──────── Available data

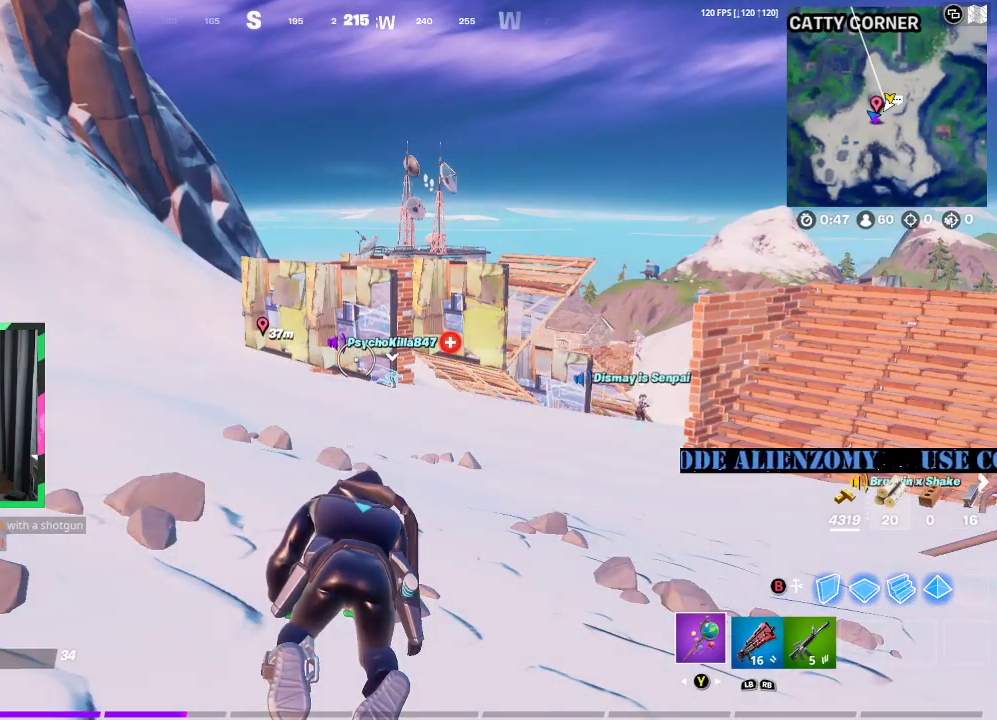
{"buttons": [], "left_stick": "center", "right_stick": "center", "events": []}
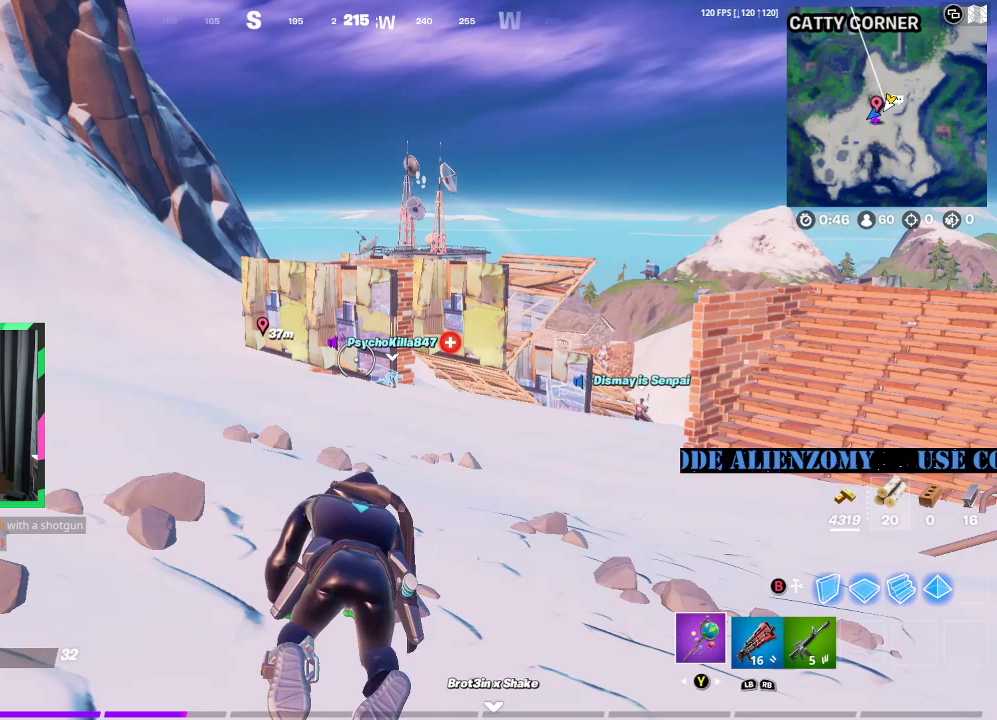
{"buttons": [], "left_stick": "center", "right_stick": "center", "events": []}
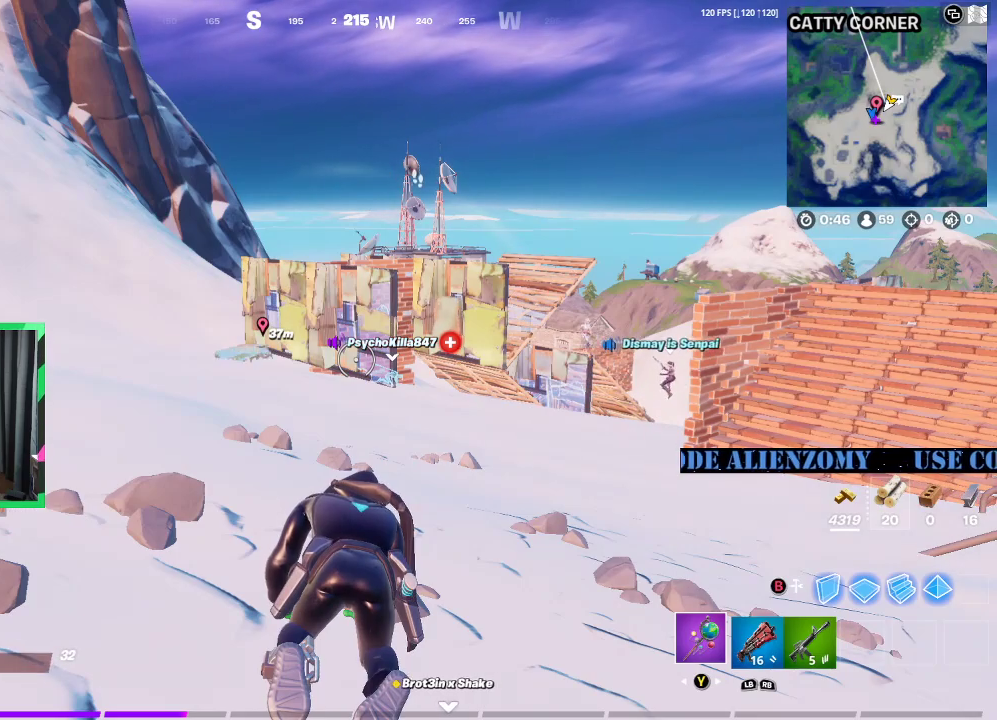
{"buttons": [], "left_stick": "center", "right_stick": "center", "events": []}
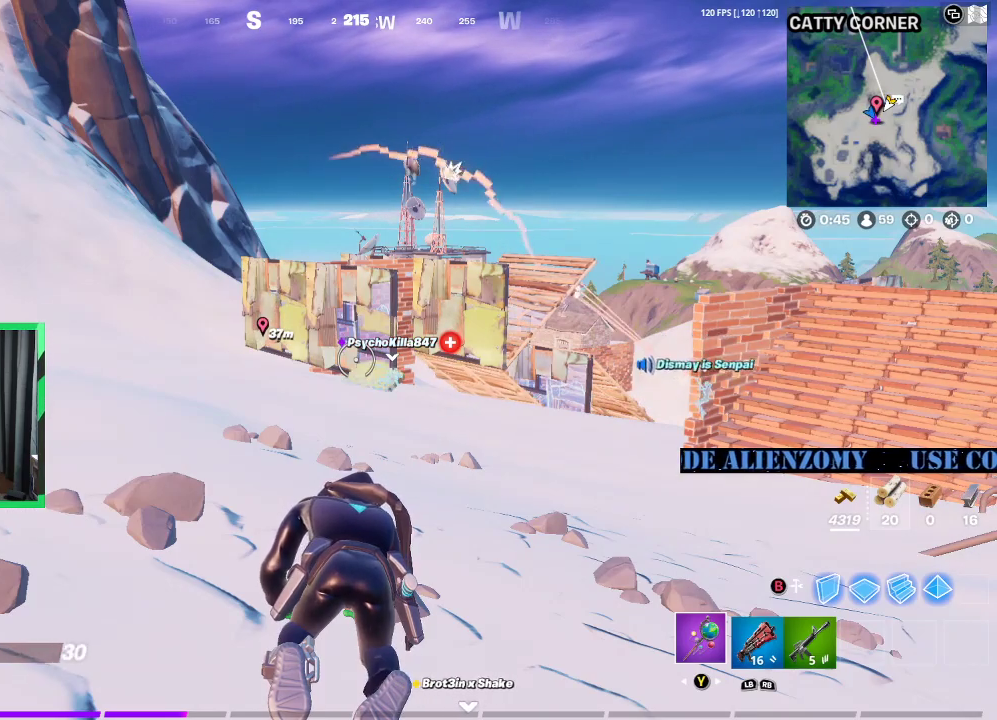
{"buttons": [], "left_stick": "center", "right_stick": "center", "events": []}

────────────────

### Task details
The response must match the listing exactly, except that pictures are removed.

### Answer section
{"buttons": [], "left_stick": "center", "right_stick": "center", "events": []}
{"buttons": [], "left_stick": "center", "right_stick": "center", "events": []}
{"buttons": [], "left_stick": "center", "right_stick": "center", "events": []}
{"buttons": [], "left_stick": "center", "right_stick": "center", "events": []}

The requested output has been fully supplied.